**What you have to do:** Switch every "Kingston" in the entries below to "Montego Bay" and give the text of the entries again, otherwise unchanged and without the pictures.
---------- Source material
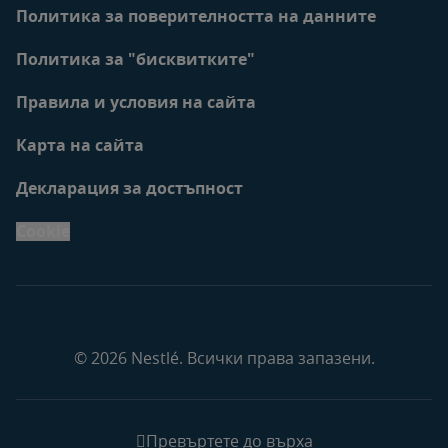
Политика за поверителността на данните
Политика за "бисквитките"
Правила и условия на сайта
Карта на сайта
Декларация за достъпност
Cookie
© 2026 Nestlé. Всички права запазени.
Превъртете до върха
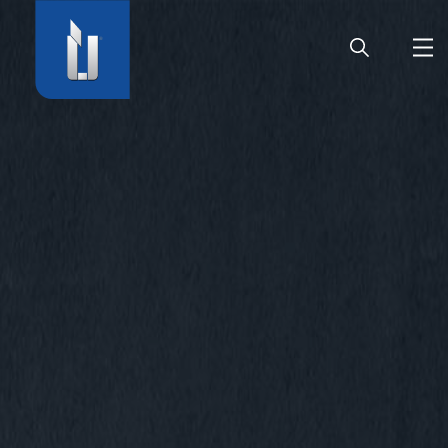
HOME
AZIENDA
PRODOTTI
CARRIERA
SERVIZIO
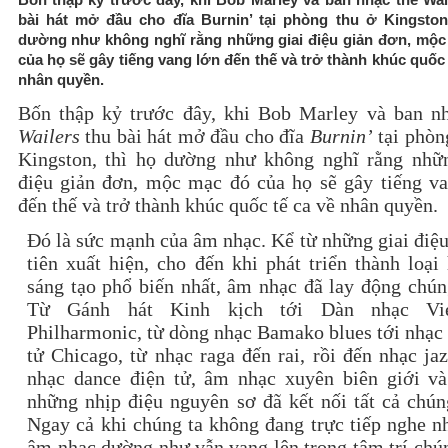
bài hát mở đầu cho đĩa Burnin’ tại phòng thu ở Kingston
dường như không nghĩ rằng những giai điệu giản đơn, mộc
của họ sẽ gây tiếng vang lớn đến thế và trở thành khúc quốc 
nhân quyền.
Bốn thập kỷ trước đây, khi Bob Marley và ban n
Wailers
thu bài hát mở đầu cho đĩa
Burnin’
tại phòn
Kingston, thì họ dường như không nghĩ rằng nhữn
điệu giản đơn, mộc mạc đó của họ sẽ gây tiếng v
đến thế và trở thành khúc quốc tế ca về nhân quyền.
Đó là sức mạnh của âm nhạc. Kể từ những giai điệ
tiên xuất hiện, cho đến khi phát triển thành loại
sáng tạo phổ biến nhất, âm nhạc đã lay động chún
Từ Gánh hát Kinh kịch tới Dàn nhạc Vi
Philharmonic, từ dòng nhạc Bamako blues tới nhạc
tử Chicago, từ nhạc raga đến rai, rồi đến nhạc ja
nhạc dance điện tử, âm nhạc xuyên biên giới và
những nhịp điệu nguyên sơ đã kết nối tất cả chún
Ngay cả khi chúng ta không đang trực tiếp nghe 
âm nhạc dường như vẫn vang lên trong tâm trí chú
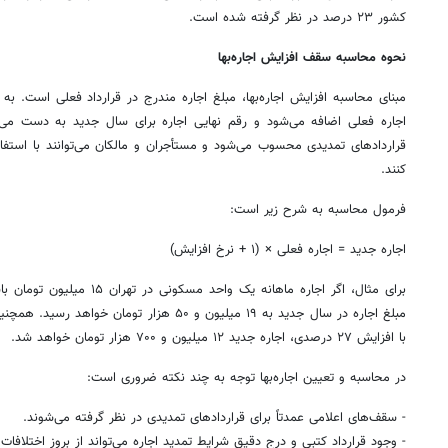
کشور ۲۳ درصد در نظر گرفته شده است.
نحوه محاسبه سقف افزایش اجاره‌بها
مبنای محاسبه افزایش اجاره‌بها، مبلغ اجاره مندرج در قرارداد فعلی است. به
اجاره فعلی اضافه می‌شود و رقم نهایی اجاره برای سال جدید به دست می‌
قراردادهای تمدیدی محسوب می‌شود و مستأجران و مالکان می‌توانند با استفاده 
کنند.
فرمول محاسبه به شرح زیر است:
اجاره جدید = اجاره فعلی × (۱ + نرخ افزایش)
با افزایش ۲۷ درصدی، اجاره جدید ۱۲ میلیون و ۷۰۰ هزار تومان خواهد شد.
در محاسبه و تعیین اجاره‌بها توجه به چند نکته ضروری است:
- سقف‌های اعلامی عمدتاً برای قراردادهای تمدیدی در نظر گرفته می‌شوند.
- وجود قرارداد کتبی و درج دقیق شرایط تمدید اجاره می‌تواند از بروز اختلافات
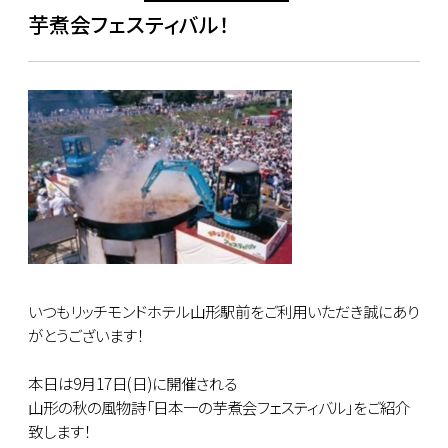
芋煮会フェスティバル！
いつもリッチモンドホテル山形駅前をご利用いただき誠にあり
がとうございます！
本日は9月17日(日)に開催される
山形の秋の風物詩「日本一の芋煮会フェスティバル」をご紹介
致します！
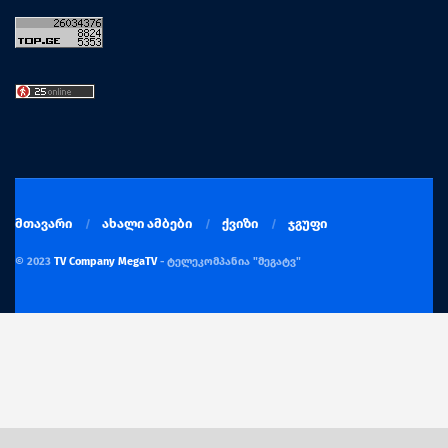
მთავარი
ახალი ამბები
ქვიზი
ჯგუფი
© 2023
TV Company MegaTV
- ტელეკომპანია "მეგატვ"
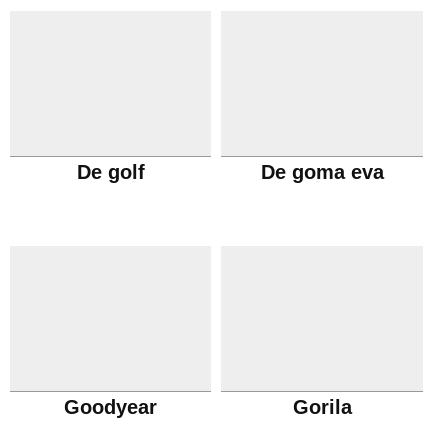
De golf
De goma eva
Goodyear
Gorila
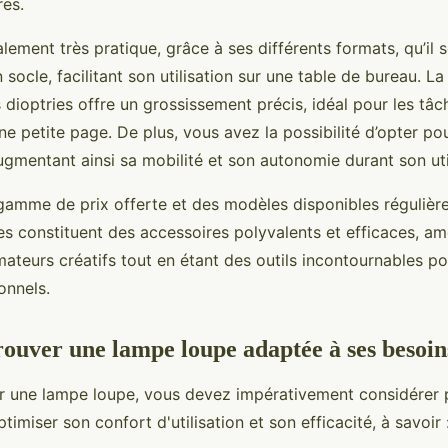
res.
alement très pratique, grâce à ses différents formats, qu’il s
socle, facilitant son utilisation sur une table de bureau. La 
 dioptries offre un grossissement précis, idéal pour les tâ
une petite page. De plus, vous avez la possibilité d’opter p
ugmentant ainsi sa mobilité et son autonomie durant son uti
gamme de prix offerte et des modèles disponibles régulièr
s constituent des accessoires polyvalents et efficaces, amé
ateurs créatifs tout en étant des outils incontournables po
onnels.
uver une lampe loupe adaptée à ses besoin
ir une lampe loupe, vous devez impérativement considérer 
ptimiser son confort d'utilisation et son efficacité, à savoir 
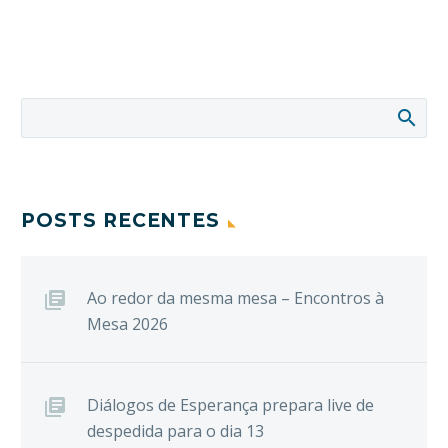
POSTS RECENTES
Ao redor da mesma mesa – Encontros à
Mesa 2026
Diálogos de Esperança prepara live de
despedida para o dia 13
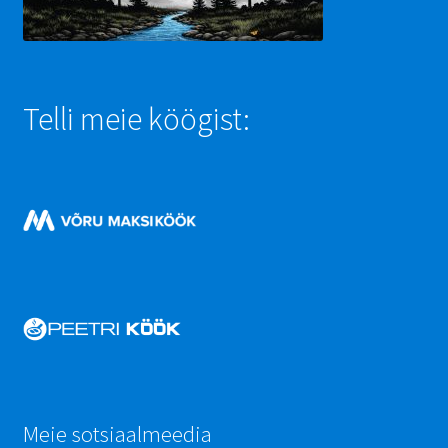
Telli meie köögist:
Meie sotsiaalmeedia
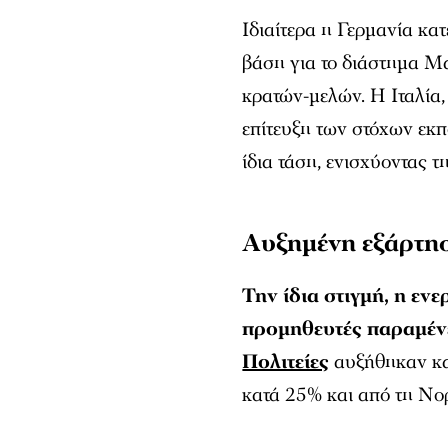
Ιδιαίτερα η Γερμανία κ
βάση για το διάστημα Μ
κρατών-μελών. Η Ιταλία,
επίτευξη των στόχων εκπ
ίδια τάση, ενισχύοντας τ
Αυξημένη εξάρτη
Την ίδια στιγμή, η ε
προμηθευτές παραμένε
Πολιτείες
αυξήθηκαν κα
κατά 25% και από τη Νορ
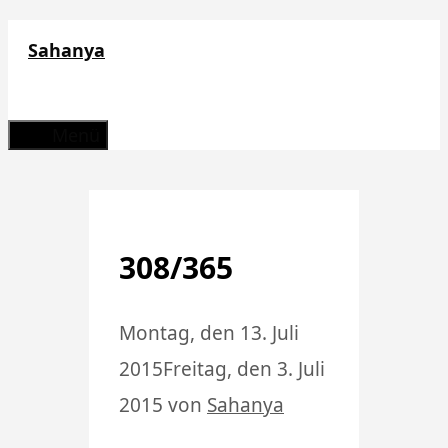
Zum
Sahanya
Inhalt
springen
Menü
308/365
Montag, den 13. Juli
2015
Freitag, den 3. Juli
2015
von
Sahanya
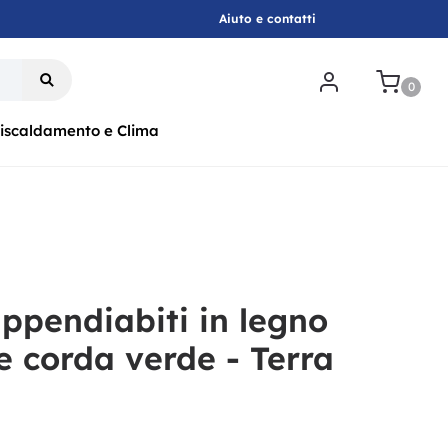
Aiuto e contatti
.
0
iscaldamento e Clima
ppendiabiti in legno
e corda verde - Terra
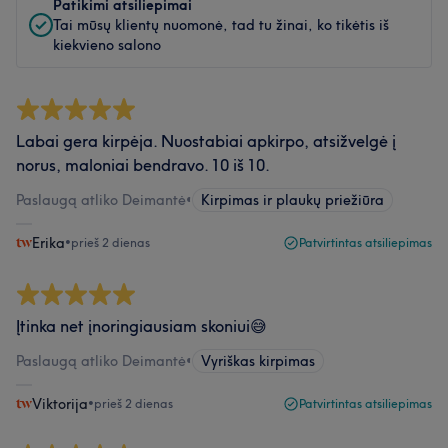
Patikimi atsiliepimai
Tai mūsų klientų nuomonė, tad tu žinai, ko tikėtis iš
kiekvieno salono
Labai gera kirpėja. Nuostabiai apkirpo, atsižvelgė į
norus, maloniai bendravo. 10 iš 10.
Paslaugą atliko Deimantė
•
Kirpimas ir plaukų priežiūra
Erika
•
prieš 2 dienas
Patvirtintas atsiliepimas
Įtinka net įnoringiausiam skoniui😅
Paslaugą atliko Deimantė
•
Vyriškas kirpimas
Viktorija
•
prieš 2 dienas
Patvirtintas atsiliepimas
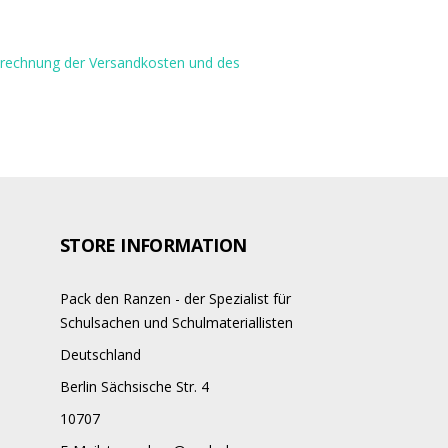
Berechnung der Versandkosten und des
STORE INFORMATION
Pack den Ranzen - der Spezialist für
Schulsachen und Schulmateriallisten
Deutschland
Berlin Sächsische Str. 4
10707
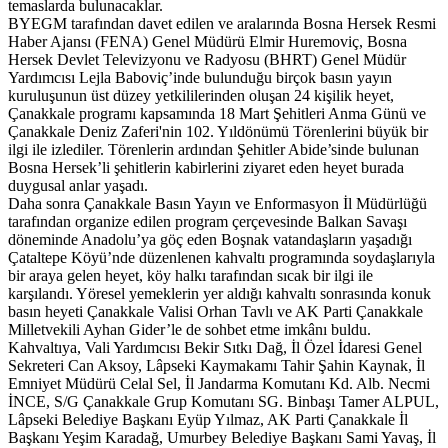
temaslarda bulunacaklar.
BYEGM tarafından davet edilen ve aralarında Bosna Hersek Resmi
Haber Ajansı (FENA) Genel Müdürü Elmir Huremoviç, Bosna
Hersek Devlet Televizyonu ve Radyosu (BHRT) Genel Müdür
Yardımcısı Lejla Baboviç’inde bulunduğu birçok basın yayın
kuruluşunun üst düzey yetkililerinden oluşan 24 kişilik heyet,
Çanakkale programı kapsamında 18 Mart Şehitleri Anma Günü ve
Çanakkale Deniz Zaferi'nin 102. Yıldönümü Törenlerini büyük bir
ilgi ile izlediler. Törenlerin ardından Şehitler Abide’sinde bulunan
Bosna Hersek’li şehitlerin kabirlerini ziyaret eden heyet burada
duygusal anlar yaşadı.
Daha sonra Çanakkale Basın Yayın ve Enformasyon İl Müdürlüğü
tarafından organize edilen program çerçevesinde Balkan Savaşı
döneminde Anadolu’ya göç eden Boşnak vatandaşların yaşadığı
Çataltepe Köyü’nde düzenlenen kahvaltı programında soydaşlarıyla
bir araya gelen heyet, köy halkı tarafından sıcak bir ilgi ile
karşılandı. Yöresel yemeklerin yer aldığı kahvaltı sonrasında konuk
basın heyeti Çanakkale Valisi Orhan Tavlı ve AK Parti Çanakkale
Milletvekili Ayhan Gider’le de sohbet etme imkânı buldu.
Kahvaltıya, Vali Yardımcısı Bekir Sıtkı Dağ, İl Özel İdaresi Genel
Sekreteri Can Aksoy, Lâpseki Kaymakamı Tahir Şahin Kaynak, İl
Emniyet Müdürü Celal Sel, İl Jandarma Komutanı Kd. Alb. Necmi
İNCE, S/G Çanakkale Grup Komutanı SG. Binbaşı Tamer ALPUL,
Lâpseki Belediye Başkanı Eyüp Yılmaz, AK Parti Çanakkale İl
Başkanı Yeşim Karadağ, Umurbey Belediye Başkanı Sami Yavaş, İl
--------------------
**Result of the exercise:**
Политика за поверителността на данните
Политика за "бисквитките"
Правила и условия на сайта
Карта на сайта
Декларация за достъпност
Cookie
© 2026 Nestlé. Всички права запазени.
Превъртете до върха
HOME
AZIENDA
PRODOTTI
CARRIERA
SERVIZIO
bài hát mở đầu cho đĩa Burnin’ tại phòng thu ở Montego Bay
dường như không nghĩ rằng những giai điệu giản đơn, mộc
của họ sẽ gây tiếng vang lớn đến thế và trở thành khúc quốc 
nhân quyền.
Bốn thập kỷ trước đây, khi Bob Marley và ban n
Wailers
thu bài hát mở đầu cho đĩa
Burnin’
tại phòn
Montego Bay, thì họ dường như không nghĩ rằng nhữn
điệu giản đơn, mộc mạc đó của họ sẽ gây tiếng v
đến thế và trở thành khúc quốc tế ca về nhân quyền.
Đó là sức mạnh của âm nhạc. Kể từ những giai điệ
tiên xuất hiện, cho đến khi phát triển thành loại
sáng tạo phổ biến nhất, âm nhạc đã lay động chún
Từ Gánh hát Kinh kịch tới Dàn nhạc Vi
Philharmonic, từ dòng nhạc Bamako blues tới nhạc
tử Chicago, từ nhạc raga đến rai, rồi đến nhạc ja
nhạc dance điện tử, âm nhạc xuyên biên giới và
những nhịp điệu nguyên sơ đã kết nối tất cả chún
Ngay cả khi chúng ta không đang trực tiếp nghe 
âm nhạc dường như vẫn vang lên trong tâm trí chú
کشور ۲۳ درصد در نظر گرفته شده است.
نحوه محاسبه سقف افزایش اجاره‌بها
مبنای محاسبه افزایش اجاره‌بها، مبلغ اجاره مندرج در قرارداد فعلی است. به
اجاره فعلی اضافه می‌شود و رقم نهایی اجاره برای سال جدید به دست می‌
قراردادهای تمدیدی محسوب می‌شود و مستأجران و مالکان می‌توانند با استفاده 
کنند.
فرمول محاسبه به شرح زیر است:
اجاره جدید = اجاره فعلی × (۱ + نرخ افزایش)
با افزایش ۲۷ درصدی، اجاره جدید ۱۲ میلیون و ۷۰۰ هزار تومان خواهد شد.
در محاسبه و تعیین اجاره‌بها توجه به چند نکته ضروری است:
- سقف‌های اعلامی عمدتاً برای قراردادهای تمدیدی در نظر گرفته می‌شوند.
- وجود قرارداد کتبی و درج دقیق شرایط تمدید اجاره می‌تواند از بروز اختلافات
芋煮会フェスティバル！
いつもリッチモンドホテル山形駅前をご利用いただき誠にあり
がとうございます！
本日は9月17日(日)に開催される
山形の秋の風物詩「日本一の芋煮会フェスティバル」をご紹介
致します！
მთავარი
ახალი ამბები
ქვიზი
ჯგუფი
© 2023
TV Company MegaTV
- ტელეკომპანია "მეგატვ"
De golf
De goma eva
Goodyear
Gorila
res.
alement très pratique, grâce à ses différents formats, qu’il s
socle, facilitant son utilisation sur une table de bureau. La 
 dioptries offre un grossissement précis, idéal pour les tâ
une petite page. De plus, vous avez la possibilité d’opter p
ugmentant ainsi sa mobilité et son autonomie durant son uti
gamme de prix offerte et des modèles disponibles régulièr
s constituent des accessoires polyvalents et efficaces, amé
ateurs créatifs tout en étant des outils incontournables po
onnels.
uver une lampe loupe adaptée à ses besoin
ir une lampe loupe, vous devez impérativement considérer 
ptimiser son confort d'utilisation et son efficacité, à savoir 
POSTS RECENTES
Ao redor da mesma mesa – Encontros à
Mesa 2026
Diálogos de Esperança prepara live de
despedida para o dia 13
Telli meie köögist:
Meie sotsiaalmeedia
Ιδιαίτερα η Γερμανία κ
βάση για το διάστημα Μ
κρατών-μελών. Η Ιταλία,
επίτευξη των στόχων εκπ
ίδια τάση, ενισχύοντας τ
Αυξημένη εξάρτη
Την ίδια στιγμή, η ε
προμηθευτές παραμένε
Πολιτείες
αυξήθηκαν κα
κατά 25% και από τη Νορ
Zum
Sahanya
Inhalt
springen
Menü
308/365
Montag, den 13. Juli
2015
Freitag, den 3. Juli
2015
von
Sahanya
Aiuto e contatti
.
0
iscaldamento e Clima
ppendiabiti in legno
e corda verde - Terra
Patikimi atsiliepimai
Tai mūsų klientų nuomonė, tad tu žinai, ko tikėtis iš
kiekvieno salono
Labai gera kirpėja. Nuostabiai apkirpo, atsižvelgė į
norus, maloniai bendravo. 10 iš 10.
Paslaugą atliko Deimantė
•
Kirpimas ir plaukų priežiūra
Erika
•
prieš 2 dienas
Patvirtintas atsiliepimas
Įtinka net įnoringiausiam skoniui😅
Paslaugą atliko Deimantė
•
Vyriškas kirpimas
Viktorija
•
prieš 2 dienas
Patvirtintas atsiliepimas
Berechnung der Versandkosten und des
STORE INFORMATION
Pack den Ranzen - der Spezialist für
Schulsachen und Schulmateriallisten
Deutschland
Berlin Sächsische Str. 4
10707
temaslarda bulunacaklar.
BYEGM tarafından davet edilen ve aralarında Bosna Hersek Resmi
Haber Ajansı (FENA) Genel Müdürü Elmir Huremoviç, Bosna
Hersek Devlet Televizyonu ve Radyosu (BHRT) Genel Müdür
Yardımcısı Lejla Baboviç’inde bulunduğu birçok basın yayın
kuruluşunun üst düzey yetkililerinden oluşan 24 kişilik heyet,
Çanakkale programı kapsamında 18 Mart Şehitleri Anma Günü ve
Çanakkale Deniz Zaferi'nin 102. Yıldönümü Törenlerini büyük bir
ilgi ile izlediler. Törenlerin ardından Şehitler Abide’sinde bulunan
Bosna Hersek’li şehitlerin kabirlerini ziyaret eden heyet burada
duygusal anlar yaşadı.
Daha sonra Çanakkale Basın Yayın ve Enformasyon İl Müdürlüğü
tarafından organize edilen program çerçevesinde Balkan Savaşı
döneminde Anadolu’ya göç eden Boşnak vatandaşların yaşadığı
Çataltepe Köyü’nde düzenlenen kahvaltı programında soydaşlarıyla
bir araya gelen heyet, köy halkı tarafından sıcak bir ilgi ile
karşılandı. Yöresel yemeklerin yer aldığı kahvaltı sonrasında konuk
basın heyeti Çanakkale Valisi Orhan Tavlı ve AK Parti Çanakkale
Milletvekili Ayhan Gider’le de sohbet etme imkânı buldu.
Kahvaltıya, Vali Yardımcısı Bekir Sıtkı Dağ, İl Özel İdaresi Genel
Sekreteri Can Aksoy, Lâpseki Kaymakamı Tahir Şahin Kaynak, İl
Emniyet Müdürü Celal Sel, İl Jandarma Komutanı Kd. Alb. Necmi
İNCE, S/G Çanakkale Grup Komutanı SG. Binbaşı Tamer ALPUL,
Lâpseki Belediye Başkanı Eyüp Yılmaz, AK Parti Çanakkale İl
Başkanı Yeşim Karadağ, Umurbey Belediye Başkanı Sami Yavaş, İl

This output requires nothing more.